Expected results and timeframe
With consistent training (2-3 times a week), you can expect to see strength gains in your shoulders and core stability, along with improved overall upper body strength in approximately 4-6 weeks..
Who this exercise is best for
This exercise is ideal for novices and those looking to enhance shoulder strength and stability. It is also suitable for individuals who want to add kettlebell training to their workout routine without the need for advanced skills.

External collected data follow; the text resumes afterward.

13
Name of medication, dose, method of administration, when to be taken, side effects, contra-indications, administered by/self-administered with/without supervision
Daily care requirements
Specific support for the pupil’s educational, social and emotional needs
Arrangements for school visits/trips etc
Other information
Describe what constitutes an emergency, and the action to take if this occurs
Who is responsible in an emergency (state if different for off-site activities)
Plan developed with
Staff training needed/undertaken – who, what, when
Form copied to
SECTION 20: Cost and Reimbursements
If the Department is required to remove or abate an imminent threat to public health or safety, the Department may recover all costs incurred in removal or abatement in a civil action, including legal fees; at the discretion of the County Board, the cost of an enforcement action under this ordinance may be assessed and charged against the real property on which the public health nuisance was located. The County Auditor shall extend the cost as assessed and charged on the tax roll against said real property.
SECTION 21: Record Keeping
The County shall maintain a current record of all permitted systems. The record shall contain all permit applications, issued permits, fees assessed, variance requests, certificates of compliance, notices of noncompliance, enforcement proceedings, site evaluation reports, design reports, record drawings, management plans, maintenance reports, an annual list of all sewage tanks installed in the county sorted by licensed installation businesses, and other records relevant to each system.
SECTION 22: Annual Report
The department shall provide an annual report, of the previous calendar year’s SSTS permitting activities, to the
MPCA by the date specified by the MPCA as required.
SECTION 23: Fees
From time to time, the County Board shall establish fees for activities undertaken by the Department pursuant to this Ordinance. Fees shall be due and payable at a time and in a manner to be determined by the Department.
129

Scientific studies supporting its effectiveness
Research indicates that kettlebell training, particularly movements like the push press, improves muscle activation in the shoulders and core, supports functional strength, and promotes better performance in overhead activities. A study published in the Journal of Strength and Conditioning Research highlights the benefits of compound movements in increasing upper body power.
Variations
Beginner modifications
1. Start with a lighter kettlebell or even a dumbbell.2. Perform the exercise seated if standing is difficult.3. Use a wall for support to help stabilize while pressing.
Advanced progressions
1. Perform the push press with two kettlebells for added difficulty.2. Add a squat before the press for a full body workout.3. Increase the weight of the kettlebell gradually as your strength improves.
Integrations
Complementary exercises
Incorporate exercises such as the kettlebell swing, overhead triceps extension, or plank to create a balanced upper body workout. These movements can enhance overall strength and stability.
Super set recommendations
Pair the Single Arm Kettlebell Push Press with bent-over rows or push-ups for an effective superset that targets both pulling and pushing muscles.
Sample workout routines
A workout routine might include a warm-up followed by:1. Single Arm Kettlebell Push Press: 3 sets of 8-10 reps per arm.2. Kettlebell Swings: 3 sets of 15 reps.3. Plank Holds: 3 sets of 30 seconds.
Exercise combinations
Combine with exercises like goblet squats and shoulder taps for a full body engagement while maintaining shoulder focus.
Best time to do this exercise in your workout
The Single Arm Kettlebell Push Press can be performed after your warm-up and before isolation exercises, making it a great choice for the strength portion of your workout.